In today’s The Hill, Professor Lester Brickman discusses the class action lawsuit brought against BP in respect of the 2010 oil spill. Professor Brickman argues that the BP suit is representative of a larger trend in American class action litigation whereby the plaintiffs’ lawyers are hired on a contingency fee basis and end up reaping enormous sums from the settlement. As Professor Brickman writes, “contingency fees have empowered lawyers to shape our civil justice system in ways that further their financial interests while relegating the interests of the public to secondary importance.”
Professor Brickman notes that in the BP case, many of the class members are alleging injuries or losses “that are UNRELATED to the spill.” According to his research, effective hourly rates have risen by over 1400 percent in the last 50 years. Professor Brickman concludes that “[t]he immense financial incentives to litigate have unleashed a litigation explosion unjustified by any rising level of injury. These financial incentives have also turned the class action into a weapon of mass destruction.”
Canada is certainly not immune to what Professor Brickman laments as the “rule of lawyers” overtaking the “rule of law.” Plaintiff-side class action litigation is perhaps the most remunerative work a lawyer can do in Canada. Like the United States, class action lawyers are permitted to work on contingency and have been known to recover multi-million dollar fees, in circumstances where the many class members each recover a four-figure sum. Unlike the United States, however, our courts are permitted to reduce the contingency fee where it is excessive. The practical reality is that class action work in Canada is lucrative, but not quite as lucrative as the United States.

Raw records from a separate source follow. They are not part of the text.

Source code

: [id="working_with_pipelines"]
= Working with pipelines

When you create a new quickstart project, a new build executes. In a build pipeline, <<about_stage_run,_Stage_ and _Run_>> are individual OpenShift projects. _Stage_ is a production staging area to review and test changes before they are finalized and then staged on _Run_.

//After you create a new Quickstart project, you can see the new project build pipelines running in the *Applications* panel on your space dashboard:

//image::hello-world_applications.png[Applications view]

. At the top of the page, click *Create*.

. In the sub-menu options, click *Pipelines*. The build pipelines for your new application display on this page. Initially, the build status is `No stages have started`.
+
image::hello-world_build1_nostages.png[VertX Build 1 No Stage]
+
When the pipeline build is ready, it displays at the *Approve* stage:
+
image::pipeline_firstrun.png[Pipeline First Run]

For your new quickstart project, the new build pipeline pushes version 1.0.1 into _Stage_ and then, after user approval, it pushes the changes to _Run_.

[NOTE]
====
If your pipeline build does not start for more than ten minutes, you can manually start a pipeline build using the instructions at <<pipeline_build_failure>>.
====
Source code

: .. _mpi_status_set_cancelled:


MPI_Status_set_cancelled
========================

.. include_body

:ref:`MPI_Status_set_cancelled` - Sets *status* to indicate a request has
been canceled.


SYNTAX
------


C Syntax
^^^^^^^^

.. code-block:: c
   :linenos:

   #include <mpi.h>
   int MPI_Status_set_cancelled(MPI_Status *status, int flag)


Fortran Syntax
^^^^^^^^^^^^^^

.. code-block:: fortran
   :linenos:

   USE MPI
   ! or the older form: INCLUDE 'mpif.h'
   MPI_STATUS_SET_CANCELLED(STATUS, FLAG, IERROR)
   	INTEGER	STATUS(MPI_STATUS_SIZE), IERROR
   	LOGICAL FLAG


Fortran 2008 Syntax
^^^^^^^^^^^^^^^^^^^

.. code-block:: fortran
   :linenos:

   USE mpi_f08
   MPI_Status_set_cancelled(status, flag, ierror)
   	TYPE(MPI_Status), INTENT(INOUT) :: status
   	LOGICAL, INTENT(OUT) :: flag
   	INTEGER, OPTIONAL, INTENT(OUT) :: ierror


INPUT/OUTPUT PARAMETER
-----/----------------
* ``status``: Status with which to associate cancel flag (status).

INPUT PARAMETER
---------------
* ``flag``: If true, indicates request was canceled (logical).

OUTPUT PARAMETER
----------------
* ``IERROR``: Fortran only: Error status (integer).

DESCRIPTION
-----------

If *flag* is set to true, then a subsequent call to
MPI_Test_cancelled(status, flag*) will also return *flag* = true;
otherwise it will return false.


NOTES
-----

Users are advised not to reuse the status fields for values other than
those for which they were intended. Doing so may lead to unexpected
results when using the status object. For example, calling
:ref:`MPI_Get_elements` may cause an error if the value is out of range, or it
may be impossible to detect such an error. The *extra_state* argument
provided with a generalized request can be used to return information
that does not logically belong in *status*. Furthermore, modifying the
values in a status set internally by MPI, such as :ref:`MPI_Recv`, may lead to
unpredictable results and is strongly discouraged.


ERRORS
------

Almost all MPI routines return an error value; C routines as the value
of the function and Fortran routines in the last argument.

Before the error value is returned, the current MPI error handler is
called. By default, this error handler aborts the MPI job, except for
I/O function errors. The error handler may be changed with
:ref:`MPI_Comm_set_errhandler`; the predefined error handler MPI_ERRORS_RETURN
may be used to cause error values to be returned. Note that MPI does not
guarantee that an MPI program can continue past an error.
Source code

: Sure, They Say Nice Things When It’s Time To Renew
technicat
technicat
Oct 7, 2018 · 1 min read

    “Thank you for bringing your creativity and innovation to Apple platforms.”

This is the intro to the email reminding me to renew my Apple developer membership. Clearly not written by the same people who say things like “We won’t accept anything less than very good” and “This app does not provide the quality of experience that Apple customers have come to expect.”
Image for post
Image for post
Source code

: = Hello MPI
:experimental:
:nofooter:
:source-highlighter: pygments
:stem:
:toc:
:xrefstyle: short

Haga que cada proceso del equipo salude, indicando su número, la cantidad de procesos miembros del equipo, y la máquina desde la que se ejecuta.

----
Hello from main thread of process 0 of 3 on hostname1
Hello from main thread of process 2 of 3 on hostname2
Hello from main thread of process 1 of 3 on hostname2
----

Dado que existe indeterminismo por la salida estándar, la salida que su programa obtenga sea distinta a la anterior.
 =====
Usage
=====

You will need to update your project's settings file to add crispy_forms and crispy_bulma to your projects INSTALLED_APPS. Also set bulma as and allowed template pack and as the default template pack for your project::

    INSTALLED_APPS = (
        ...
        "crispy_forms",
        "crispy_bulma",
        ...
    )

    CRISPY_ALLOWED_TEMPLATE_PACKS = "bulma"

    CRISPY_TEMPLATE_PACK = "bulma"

Freedom of contract is, by and large, intimately connected to the rule of law. In the context of lawyer fees, however, the freedom to contract must be properly balanced against the integrity of the judicial system as a whole. Lawyers can and should be entitled to bill their clients on a contingency fee basis – and indeed, in the context of personal injury claims, the contingency fee agreement has greatly enhanced access to justice – but those agreements must be subject to judicial scrutiny. This is most true in the context of class actions, where most of the contracting parties have no practical involvement in the execution of the contract. A court that allows any fee agreement to stand on the basis of freedom of contract will only undermine the very judicial system that provides for the formation and adjudication of contracts in the first place.